In Pumphrett’s eyes, winning had gentled Trump’s condition. “Did you see him in that meeting with Obama? He was, well, maybe not dignified exactly, but not actually ranting. And he’s only going to round up three million illegals now, at least for the moment. The other eight million can wait, albeit uneasily I suppose. And he’s reconsidered defending NATO. Oh, perhaps not Estonia, but is that even a place? And I’m not the only one. There was a line out the door all pushing and shoving.”
Pumphrett was obviously seeking my absolution. I gave in to the inevitable. “So, what’s your job going to be?”
“Well, Eric says that eventually I’ll be the one to crush ISIS. I have Middle East credentials now, thanks to you. Only a month’s worth, of course, but that seems to make me senior man after Flynn, and he’s nuts. I have to prove my mettle, so to begin I’ll work a strange graveyard shift. That’s what they’re calling it, for some reason. The hours are from one to three a.m. I’m to sit in an anteroom upstairs in the living quarters monitoring a machine. It has something to do with nuclear weapons. I asked, but Eric said it would be better if I didn’t know. Anyway, if I see a certain combination of symbols coming from inside the presidential chambre, I’m to respond: ‘message garbled, please repeat.’ Then I’m to call Ivanka. Without delay.”
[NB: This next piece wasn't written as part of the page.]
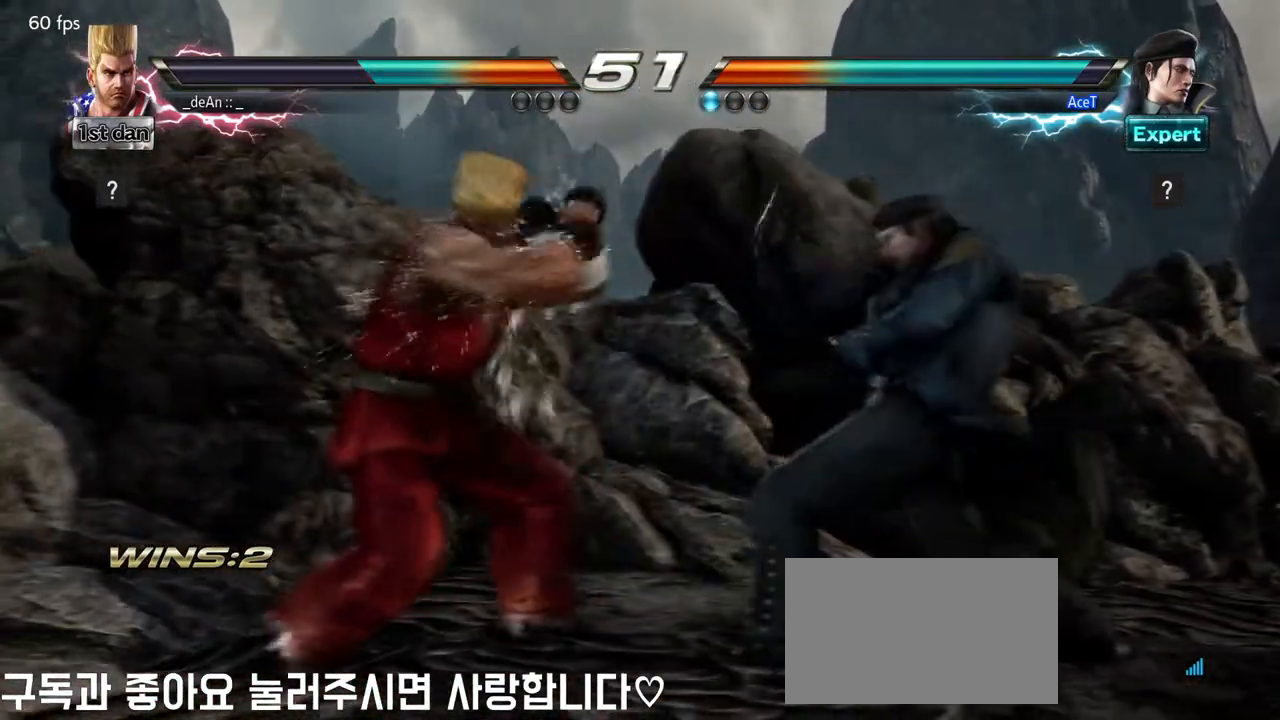
Gameplay with a controller (arcade stick); each line is a JSON object with the inputs held at the frame after it. "events" lists button and stick changes between this image and that frame as [ms after this image, input, new state], when the widget could be followed in between. Not read: L3 R3 SQUARE.
{"buttons": [], "left_stick": "down-left", "events": [[42, "TRIANGLE", "down"], [251, "TRIANGLE", "up"], [501, "left_stick", "down-left"]]}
“And if she doesn’t answer?”
“I’m to unplug the machine.”
“When do you start?”
“Right after the inauguration. First, of course, I have to be interviewed by Frank Gaffney, who’s checking everyone for Muslim extremist tendencies. Frank has a keen nose for that sort of thing. He finds extremists in places you wouldn’t expect. Almost everywhere, in fact. But if I pass Frank’s sniff test, Bob’s your uncle.”
That put a different light on it. “Pumphrett, I think you should take the job,” I told him. “They need experienced, flexible, willing people. You were always flexible, as I recall. Willing, too, more than was good for you.”
“But how about those comments I’m alleged to have made?”
“Some will be pardoned and some punish’d, Pumphrett, and I have a feeling you’re now safely in the former category.”
“Oh, thank you, Cushy. I knew you’d see this in the proper way. But there is a problem. What if they ask me to do something contrary to my principles?”
I patted his arm. “Frankly, Pumphrett old socks, I think that will be the least of your problems.”